Hukum Menyewakan Lahan Pertanian Menurut Syaikh Taqiyuddin An Nabhani
Yurifa Iqbal
Barangkali di sekitar kita banyak kaum muslimin yang melakukan praktek menyewakan lahan atau tanah untuk aktivitas pertanian, terutama di desa-desa. Secara Syariah bolehkah praktek menyewakan lahan atau tanah untuk aktivitas pertanian ini? Bagaimana hukumnya dalam pandangan ulama Syariah?

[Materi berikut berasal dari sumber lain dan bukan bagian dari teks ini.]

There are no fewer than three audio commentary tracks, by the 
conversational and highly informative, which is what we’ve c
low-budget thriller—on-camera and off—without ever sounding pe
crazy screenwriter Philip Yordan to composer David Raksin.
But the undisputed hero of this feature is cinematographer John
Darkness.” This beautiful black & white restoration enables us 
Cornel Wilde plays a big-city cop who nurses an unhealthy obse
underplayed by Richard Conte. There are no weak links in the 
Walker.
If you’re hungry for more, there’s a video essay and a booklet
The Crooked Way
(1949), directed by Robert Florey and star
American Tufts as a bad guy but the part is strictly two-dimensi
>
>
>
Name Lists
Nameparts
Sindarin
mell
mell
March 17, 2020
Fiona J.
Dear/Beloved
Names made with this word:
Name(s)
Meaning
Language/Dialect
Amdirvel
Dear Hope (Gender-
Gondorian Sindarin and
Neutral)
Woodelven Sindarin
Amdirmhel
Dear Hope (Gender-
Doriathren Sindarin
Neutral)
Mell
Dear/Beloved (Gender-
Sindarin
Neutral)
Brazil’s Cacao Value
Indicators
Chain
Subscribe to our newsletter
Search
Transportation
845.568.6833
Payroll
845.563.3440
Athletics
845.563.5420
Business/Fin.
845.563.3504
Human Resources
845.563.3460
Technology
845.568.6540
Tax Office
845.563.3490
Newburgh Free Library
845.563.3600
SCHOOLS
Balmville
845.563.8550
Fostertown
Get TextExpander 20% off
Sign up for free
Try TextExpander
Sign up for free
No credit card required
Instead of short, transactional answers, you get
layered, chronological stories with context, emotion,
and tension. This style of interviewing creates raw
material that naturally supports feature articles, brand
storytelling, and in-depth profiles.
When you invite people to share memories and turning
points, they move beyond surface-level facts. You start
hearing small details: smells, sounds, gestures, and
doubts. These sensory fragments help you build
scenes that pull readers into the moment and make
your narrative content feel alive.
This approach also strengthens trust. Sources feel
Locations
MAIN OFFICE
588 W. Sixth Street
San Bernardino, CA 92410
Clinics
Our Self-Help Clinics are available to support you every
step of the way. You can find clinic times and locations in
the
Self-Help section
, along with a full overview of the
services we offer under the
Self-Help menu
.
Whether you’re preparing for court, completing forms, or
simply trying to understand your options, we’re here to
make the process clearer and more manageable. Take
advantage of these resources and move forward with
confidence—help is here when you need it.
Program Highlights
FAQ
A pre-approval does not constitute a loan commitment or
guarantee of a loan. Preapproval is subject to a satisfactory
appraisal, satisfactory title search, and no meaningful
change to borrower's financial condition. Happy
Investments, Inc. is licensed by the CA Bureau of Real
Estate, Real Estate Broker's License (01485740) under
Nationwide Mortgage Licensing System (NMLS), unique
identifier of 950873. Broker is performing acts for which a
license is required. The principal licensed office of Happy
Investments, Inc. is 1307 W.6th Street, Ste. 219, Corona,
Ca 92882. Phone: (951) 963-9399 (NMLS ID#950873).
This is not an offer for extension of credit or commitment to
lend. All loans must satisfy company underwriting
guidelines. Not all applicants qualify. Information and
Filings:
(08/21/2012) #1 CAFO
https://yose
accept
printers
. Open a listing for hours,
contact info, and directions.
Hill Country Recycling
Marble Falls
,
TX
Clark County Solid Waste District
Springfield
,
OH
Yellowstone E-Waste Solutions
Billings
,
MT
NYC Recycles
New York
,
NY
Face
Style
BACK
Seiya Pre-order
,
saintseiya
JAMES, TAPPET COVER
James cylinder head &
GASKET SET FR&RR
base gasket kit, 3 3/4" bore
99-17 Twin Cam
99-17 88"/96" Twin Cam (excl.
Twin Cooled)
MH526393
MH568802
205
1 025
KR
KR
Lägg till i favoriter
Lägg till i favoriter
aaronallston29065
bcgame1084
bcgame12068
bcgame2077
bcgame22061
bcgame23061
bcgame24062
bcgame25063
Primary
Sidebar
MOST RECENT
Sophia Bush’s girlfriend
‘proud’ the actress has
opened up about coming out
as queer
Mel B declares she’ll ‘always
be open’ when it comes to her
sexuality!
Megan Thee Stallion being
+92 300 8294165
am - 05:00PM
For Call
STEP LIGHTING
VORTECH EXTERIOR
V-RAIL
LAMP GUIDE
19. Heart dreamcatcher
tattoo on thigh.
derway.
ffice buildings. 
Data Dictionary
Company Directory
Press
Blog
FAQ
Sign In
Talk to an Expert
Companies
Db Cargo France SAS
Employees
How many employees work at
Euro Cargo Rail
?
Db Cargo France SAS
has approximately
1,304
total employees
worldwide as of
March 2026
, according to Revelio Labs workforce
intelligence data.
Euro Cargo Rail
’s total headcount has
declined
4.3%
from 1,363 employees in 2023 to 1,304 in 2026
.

Syaikh Taqiyuddin An Nabhani dalam karyanya An Nizham Al Iqtishadiy fil Islam telah menjelaskan hukum menyewakan lahan atau tanah untuk aktivitas pertanian ini. Kemudian untuk lebih memudahkan para pembaca dan pendengar dalam memahami kitab tersebut, maka Syaikh Muhammad Ahmad An Nadi membuat semacam taammulat (penelaahan, kontemplasi) dalam bentuk point-point.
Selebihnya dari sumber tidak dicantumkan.